Sweary

 

Sweary

 

I travelled back in time last Friday.

 

No, not to last Friday. That would have been a bit pointless, going back in time all of three days … unless I’d done something utterly catastrophic on Friday, like running over the boffin hurrying to announce the cure for the common cold, which he’d not written down or told anyone because of incessant delusions that everyone else in the lab was out to get him, delusions brought about by an untreated blow to the head in his teenage years and not at all helped by the fact that Alan in Haematology kept nicking his yoghurt out of the canteen fridge, the smug fucking prick.

 

It’s my greatest fear that I’ll do something like that – like, that I’ll unintentionally set in motion something with horrendous consequences for the world, not that I’ll steal someone’s Yop. I fucking hate Yop.

 

Anyway, time travel.

 

I was down in West Cork at the wedding of my dear friend Lettuce, who is so dear to me that she doesn’t mind being nicknamed for a salad vegetable.

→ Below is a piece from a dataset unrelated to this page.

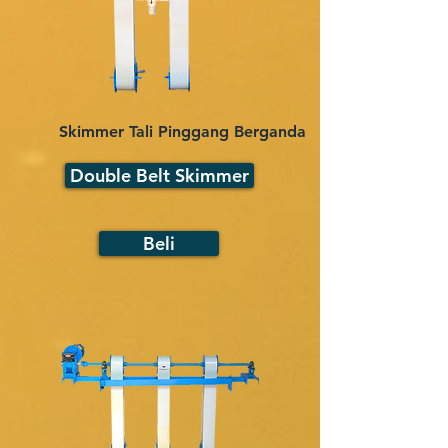
Skimmer Tali Pinggang Berganda
Double Belt Skimmer
Beli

We stayed in a West Cork hotel, as is the custom, and walking into the bedroom was like walking into the nineteen seventies, complete with ugly panelling and the remnants of one of them olive green bathroom suites. It was most evocative, especially considering I wasn’t alive in the nineteen seventies.

 

Evocative, but endearing. How we giggled at the sagging beds, the split-ends carpet, the perplexing Perspex overlapping the top of the dressing table! We giggled all the way through the Beef Or Salmon. We giggled as we quaffed that new-fangled pear cider. We even giggled through the wedding band’s forty-five minute-long rendition of The Siege Of Ennis. The giggles subsided, though, when we noticed the poor selection of vegetarian sandwiches at the Afters. Easi-Singles on white bread has long been my kryptonite.

 

“I think I need a packet of crisps,” I sniffed, dissecting the sandwich as one would the corpse of a slurry pit suicide – with scalded tongs and an expression veering well away from Your-Poor-Mother.

 

But there were no crisps. None. Not Taytos, Kings, nor Hunky Dorys. Not even damp little Walkers, the crisp that’s always late to the party because no one fucking cares whether it’s there or not. None. Not so much as a half-eaten packet of Burger Bites they found covered in jam in the playroom. No peanuts, even.

 

crispytowers

 

“There’s this Kit-Kat?” the barman chanced.

 

But when you’ve been lushing the fuck out of it since 3pm, there’s no Kit-Kat in the world that will sate your salty hankerings. And in all fairness, what’s in a Kit-Kat that’s going to whither you up for more alcohol? I thought every barman worth his you-know-what understood that the more the customer’s tongue is shrivelled by the snacks available when the tummy’s rumbling good-oh, the heavier the till will be by the end of the night. Surely that was a philosophy back in the days of bubble perms and Fawlty Towers? Surely?

 

I can take dial-radios set into the wall. I can take industrial Armitage Shanks bog roll holders in the loo. I am fine with single-glazed windows and free-shampoo-free showers. But for fuck’s sake, there’s no nostalgia, escapism, or Mother Superior in the world that would make me go back to an Irish hotel which doesn’t sell Taytos. If you can’t even get the simple things right, what hope is there? And what’s the point in hallucinatory jaunts into the past when they don’t serve the appropriate culinary comforts? Tayto was launched in 1954. 1954!!!

 

Hmm.

 

I’ve really got to stop blogging about crisps.